(Given data begins)
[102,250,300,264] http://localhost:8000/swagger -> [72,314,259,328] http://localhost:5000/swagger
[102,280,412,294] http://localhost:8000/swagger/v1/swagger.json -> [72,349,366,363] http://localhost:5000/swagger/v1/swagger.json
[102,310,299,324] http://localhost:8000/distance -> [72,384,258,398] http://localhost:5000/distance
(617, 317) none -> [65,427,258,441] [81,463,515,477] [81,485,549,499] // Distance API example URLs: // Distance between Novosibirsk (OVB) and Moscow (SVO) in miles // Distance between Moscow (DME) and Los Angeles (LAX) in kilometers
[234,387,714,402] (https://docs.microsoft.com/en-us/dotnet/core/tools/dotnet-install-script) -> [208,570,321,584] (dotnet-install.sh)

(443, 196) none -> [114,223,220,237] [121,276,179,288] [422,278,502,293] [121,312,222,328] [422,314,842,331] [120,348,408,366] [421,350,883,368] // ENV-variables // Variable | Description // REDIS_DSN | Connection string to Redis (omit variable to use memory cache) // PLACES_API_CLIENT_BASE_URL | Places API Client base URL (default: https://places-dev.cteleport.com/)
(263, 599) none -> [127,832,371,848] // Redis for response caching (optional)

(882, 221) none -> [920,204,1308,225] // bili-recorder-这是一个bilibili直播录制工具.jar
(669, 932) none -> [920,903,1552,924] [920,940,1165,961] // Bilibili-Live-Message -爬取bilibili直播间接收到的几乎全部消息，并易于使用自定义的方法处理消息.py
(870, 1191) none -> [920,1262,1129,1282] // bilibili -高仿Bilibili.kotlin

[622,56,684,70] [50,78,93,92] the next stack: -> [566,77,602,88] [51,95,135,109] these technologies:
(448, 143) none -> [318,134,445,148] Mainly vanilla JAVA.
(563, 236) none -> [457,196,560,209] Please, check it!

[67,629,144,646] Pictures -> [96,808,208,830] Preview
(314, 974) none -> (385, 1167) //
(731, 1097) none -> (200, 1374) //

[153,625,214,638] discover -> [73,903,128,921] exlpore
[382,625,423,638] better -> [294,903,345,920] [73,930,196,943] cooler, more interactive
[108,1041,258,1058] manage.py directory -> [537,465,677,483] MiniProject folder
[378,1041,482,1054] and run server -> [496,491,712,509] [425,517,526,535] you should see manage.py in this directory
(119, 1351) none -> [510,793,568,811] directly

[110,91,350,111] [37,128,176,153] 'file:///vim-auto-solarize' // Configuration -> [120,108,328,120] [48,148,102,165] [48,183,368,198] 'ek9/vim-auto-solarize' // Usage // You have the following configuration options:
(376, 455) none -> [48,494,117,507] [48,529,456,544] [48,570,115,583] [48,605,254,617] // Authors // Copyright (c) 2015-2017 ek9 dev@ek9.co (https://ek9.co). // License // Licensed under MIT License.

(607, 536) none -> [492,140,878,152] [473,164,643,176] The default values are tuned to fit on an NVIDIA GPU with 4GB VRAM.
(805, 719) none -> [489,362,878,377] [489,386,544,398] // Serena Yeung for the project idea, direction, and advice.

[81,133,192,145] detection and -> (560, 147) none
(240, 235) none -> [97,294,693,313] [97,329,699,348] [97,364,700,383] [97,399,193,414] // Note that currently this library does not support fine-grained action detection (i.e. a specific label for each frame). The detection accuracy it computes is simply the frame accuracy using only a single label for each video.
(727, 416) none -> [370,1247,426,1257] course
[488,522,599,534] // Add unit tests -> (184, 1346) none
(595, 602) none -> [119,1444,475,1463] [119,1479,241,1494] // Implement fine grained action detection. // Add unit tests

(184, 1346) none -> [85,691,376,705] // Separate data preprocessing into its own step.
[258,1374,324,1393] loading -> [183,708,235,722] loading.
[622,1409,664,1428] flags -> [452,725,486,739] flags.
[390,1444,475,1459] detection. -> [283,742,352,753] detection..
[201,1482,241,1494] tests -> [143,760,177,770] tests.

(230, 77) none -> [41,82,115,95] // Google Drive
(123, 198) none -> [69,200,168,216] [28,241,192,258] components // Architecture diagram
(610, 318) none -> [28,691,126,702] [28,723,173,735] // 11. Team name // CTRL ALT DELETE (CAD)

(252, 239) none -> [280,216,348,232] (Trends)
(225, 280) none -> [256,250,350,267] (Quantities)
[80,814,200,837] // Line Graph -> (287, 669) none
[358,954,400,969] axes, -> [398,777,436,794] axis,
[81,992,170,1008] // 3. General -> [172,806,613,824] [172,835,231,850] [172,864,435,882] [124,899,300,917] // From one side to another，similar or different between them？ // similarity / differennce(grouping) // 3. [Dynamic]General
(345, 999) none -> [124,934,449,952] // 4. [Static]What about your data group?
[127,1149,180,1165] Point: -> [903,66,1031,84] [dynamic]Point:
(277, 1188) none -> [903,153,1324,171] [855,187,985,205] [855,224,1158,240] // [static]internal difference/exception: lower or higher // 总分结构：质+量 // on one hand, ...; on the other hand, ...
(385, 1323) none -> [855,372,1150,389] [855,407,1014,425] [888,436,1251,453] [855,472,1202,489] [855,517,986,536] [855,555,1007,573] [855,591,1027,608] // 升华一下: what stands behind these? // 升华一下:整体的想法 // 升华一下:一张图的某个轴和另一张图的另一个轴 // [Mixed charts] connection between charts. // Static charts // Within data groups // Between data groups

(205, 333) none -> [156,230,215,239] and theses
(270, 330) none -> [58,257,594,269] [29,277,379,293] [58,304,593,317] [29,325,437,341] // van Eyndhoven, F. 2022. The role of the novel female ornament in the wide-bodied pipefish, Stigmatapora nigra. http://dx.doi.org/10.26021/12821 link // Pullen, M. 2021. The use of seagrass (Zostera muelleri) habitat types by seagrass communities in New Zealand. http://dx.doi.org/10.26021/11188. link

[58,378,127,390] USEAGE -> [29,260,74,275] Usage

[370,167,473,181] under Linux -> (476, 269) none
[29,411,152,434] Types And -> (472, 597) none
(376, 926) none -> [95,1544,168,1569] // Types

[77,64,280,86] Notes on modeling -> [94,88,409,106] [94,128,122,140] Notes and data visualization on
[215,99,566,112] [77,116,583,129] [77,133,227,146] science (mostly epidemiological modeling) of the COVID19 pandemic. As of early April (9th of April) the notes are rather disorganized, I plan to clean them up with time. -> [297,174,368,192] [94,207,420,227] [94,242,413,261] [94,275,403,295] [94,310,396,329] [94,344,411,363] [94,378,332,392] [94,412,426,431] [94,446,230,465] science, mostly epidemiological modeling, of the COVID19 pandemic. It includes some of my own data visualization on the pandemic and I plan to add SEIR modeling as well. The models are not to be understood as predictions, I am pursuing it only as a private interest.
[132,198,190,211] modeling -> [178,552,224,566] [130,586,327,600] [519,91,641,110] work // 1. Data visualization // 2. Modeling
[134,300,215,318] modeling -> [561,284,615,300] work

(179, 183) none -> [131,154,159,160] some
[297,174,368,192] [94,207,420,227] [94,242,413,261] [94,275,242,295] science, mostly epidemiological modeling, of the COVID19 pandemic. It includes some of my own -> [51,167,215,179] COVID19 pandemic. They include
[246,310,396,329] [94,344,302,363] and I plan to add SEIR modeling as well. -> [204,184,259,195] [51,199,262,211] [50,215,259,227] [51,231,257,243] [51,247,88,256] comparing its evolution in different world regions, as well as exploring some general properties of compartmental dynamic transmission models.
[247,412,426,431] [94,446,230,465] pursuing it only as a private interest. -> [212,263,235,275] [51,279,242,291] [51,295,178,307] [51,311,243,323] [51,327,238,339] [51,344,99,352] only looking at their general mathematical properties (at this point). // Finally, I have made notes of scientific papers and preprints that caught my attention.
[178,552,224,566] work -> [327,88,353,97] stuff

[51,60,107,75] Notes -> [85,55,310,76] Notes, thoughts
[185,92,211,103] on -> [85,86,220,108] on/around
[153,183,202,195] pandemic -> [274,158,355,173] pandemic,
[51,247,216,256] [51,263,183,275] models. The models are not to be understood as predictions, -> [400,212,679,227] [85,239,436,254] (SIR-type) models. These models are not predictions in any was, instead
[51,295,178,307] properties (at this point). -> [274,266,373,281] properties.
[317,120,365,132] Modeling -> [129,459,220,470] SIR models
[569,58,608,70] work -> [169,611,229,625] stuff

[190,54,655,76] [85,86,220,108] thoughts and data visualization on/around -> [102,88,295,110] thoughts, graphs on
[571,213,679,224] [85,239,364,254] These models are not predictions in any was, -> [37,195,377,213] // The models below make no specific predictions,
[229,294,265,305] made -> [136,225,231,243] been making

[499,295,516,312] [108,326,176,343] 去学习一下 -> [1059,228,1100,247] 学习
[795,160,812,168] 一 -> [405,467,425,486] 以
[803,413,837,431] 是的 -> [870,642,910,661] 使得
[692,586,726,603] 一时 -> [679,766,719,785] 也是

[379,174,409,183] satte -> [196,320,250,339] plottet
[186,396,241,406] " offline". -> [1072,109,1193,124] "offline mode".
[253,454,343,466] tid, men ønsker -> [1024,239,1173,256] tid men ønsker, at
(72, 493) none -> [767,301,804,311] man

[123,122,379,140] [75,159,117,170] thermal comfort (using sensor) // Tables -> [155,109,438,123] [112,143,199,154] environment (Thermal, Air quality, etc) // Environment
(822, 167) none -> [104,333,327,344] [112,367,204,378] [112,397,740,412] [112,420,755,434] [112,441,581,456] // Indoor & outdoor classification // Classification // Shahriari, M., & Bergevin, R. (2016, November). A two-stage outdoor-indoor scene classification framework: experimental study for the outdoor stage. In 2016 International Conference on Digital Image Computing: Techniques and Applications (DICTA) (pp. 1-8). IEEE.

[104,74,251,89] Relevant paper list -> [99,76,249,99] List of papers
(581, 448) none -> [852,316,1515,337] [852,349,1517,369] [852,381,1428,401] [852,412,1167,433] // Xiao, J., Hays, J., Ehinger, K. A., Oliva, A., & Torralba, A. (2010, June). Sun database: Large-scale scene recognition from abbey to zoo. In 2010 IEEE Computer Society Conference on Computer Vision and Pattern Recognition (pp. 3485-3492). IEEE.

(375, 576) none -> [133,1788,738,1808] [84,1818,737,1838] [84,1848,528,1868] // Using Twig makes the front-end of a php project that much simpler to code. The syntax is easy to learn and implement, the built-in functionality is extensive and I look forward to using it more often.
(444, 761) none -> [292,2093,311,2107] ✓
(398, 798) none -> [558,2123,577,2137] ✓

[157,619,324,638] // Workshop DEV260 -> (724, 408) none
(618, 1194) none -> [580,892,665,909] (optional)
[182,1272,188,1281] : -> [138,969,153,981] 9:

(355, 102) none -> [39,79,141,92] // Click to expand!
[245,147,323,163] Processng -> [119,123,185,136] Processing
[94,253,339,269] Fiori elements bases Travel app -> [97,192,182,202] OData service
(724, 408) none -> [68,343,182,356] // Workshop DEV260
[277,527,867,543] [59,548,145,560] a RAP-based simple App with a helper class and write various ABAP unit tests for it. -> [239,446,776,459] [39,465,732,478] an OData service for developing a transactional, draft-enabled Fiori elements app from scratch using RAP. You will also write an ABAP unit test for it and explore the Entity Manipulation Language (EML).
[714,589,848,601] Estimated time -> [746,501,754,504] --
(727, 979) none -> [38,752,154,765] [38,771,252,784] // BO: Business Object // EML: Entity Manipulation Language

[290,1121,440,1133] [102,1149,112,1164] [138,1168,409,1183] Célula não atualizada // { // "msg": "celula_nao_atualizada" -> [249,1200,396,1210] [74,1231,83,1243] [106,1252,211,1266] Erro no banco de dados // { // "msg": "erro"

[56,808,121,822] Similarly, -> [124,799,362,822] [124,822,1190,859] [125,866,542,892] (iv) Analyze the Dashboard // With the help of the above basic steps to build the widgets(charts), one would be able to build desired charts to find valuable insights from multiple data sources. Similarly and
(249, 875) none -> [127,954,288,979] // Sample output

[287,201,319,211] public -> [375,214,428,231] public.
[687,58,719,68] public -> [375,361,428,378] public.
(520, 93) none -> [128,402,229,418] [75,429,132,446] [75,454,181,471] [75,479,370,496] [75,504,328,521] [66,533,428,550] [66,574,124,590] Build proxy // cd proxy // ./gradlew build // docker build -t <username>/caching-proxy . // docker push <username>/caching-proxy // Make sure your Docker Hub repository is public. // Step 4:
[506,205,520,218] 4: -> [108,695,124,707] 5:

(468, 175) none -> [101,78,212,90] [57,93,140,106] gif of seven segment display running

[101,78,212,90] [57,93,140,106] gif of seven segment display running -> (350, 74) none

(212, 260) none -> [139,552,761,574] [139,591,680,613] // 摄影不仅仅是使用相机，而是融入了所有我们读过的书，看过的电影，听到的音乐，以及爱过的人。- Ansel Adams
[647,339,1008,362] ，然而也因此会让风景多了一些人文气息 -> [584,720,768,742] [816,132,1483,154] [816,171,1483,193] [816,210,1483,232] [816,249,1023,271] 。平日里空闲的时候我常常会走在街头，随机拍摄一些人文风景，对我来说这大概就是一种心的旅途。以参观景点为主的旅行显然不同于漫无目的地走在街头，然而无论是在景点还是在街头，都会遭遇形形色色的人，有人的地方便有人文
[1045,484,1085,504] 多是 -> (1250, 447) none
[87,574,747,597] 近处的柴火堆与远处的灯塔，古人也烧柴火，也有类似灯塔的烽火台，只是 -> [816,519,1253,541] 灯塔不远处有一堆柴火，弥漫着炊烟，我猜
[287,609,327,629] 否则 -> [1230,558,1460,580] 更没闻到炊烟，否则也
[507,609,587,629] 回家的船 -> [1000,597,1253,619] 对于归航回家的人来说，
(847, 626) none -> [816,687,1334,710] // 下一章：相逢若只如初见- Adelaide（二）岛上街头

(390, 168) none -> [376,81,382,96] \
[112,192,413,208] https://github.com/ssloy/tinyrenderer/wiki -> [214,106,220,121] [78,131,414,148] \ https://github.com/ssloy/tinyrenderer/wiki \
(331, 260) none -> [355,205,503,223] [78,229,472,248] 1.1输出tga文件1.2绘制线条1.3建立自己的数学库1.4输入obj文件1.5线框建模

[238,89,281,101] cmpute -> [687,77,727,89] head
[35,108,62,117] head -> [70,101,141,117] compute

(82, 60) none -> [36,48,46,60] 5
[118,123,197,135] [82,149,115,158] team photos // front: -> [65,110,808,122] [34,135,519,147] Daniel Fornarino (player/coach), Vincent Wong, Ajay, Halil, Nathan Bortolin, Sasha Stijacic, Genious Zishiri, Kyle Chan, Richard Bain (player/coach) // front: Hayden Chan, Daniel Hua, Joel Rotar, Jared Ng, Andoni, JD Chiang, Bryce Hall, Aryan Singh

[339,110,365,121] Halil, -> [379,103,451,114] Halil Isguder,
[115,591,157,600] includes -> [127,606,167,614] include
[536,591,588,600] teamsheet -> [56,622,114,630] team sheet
(Given data ends)
* [What you need to do] Only the lines from the one with "[287,609,327,629] 否则 ->" through the final line above belong in the answer, each retyped exactly.

* [Written response]
[287,609,327,629] 否则 -> [1230,558,1460,580] 更没闻到炊烟，否则也
[507,609,587,629] 回家的船 -> [1000,597,1253,619] 对于归航回家的人来说，
(847, 626) none -> [816,687,1334,710] // 下一章：相逢若只如初见- Adelaide（二）岛上街头

(390, 168) none -> [376,81,382,96] \
[112,192,413,208] https://github.com/ssloy/tinyrenderer/wiki -> [214,106,220,121] [78,131,414,148] \ https://github.com/ssloy/tinyrenderer/wiki \
(331, 260) none -> [355,205,503,223] [78,229,472,248] 1.1输出tga文件1.2绘制线条1.3建立自己的数学库1.4输入obj文件1.5线框建模

[238,89,281,101] cmpute -> [687,77,727,89] head
[35,108,62,117] head -> [70,101,141,117] compute

(82, 60) none -> [36,48,46,60] 5
[118,123,197,135] [82,149,115,158] team photos // front: -> [65,110,808,122] [34,135,519,147] Daniel Fornarino (player/coach), Vincent Wong, Ajay, Halil, Nathan Bortolin, Sasha Stijacic, Genious Zishiri, Kyle Chan, Richard Bain (player/coach) // front: Hayden Chan, Daniel Hua, Joel Rotar, Jared Ng, Andoni, JD Chiang, Bryce Hall, Aryan Singh

[339,110,365,121] Halil, -> [379,103,451,114] Halil Isguder,
[115,591,157,600] includes -> [127,606,167,614] include
[536,591,588,600] teamsheet -> [56,622,114,630] team sheet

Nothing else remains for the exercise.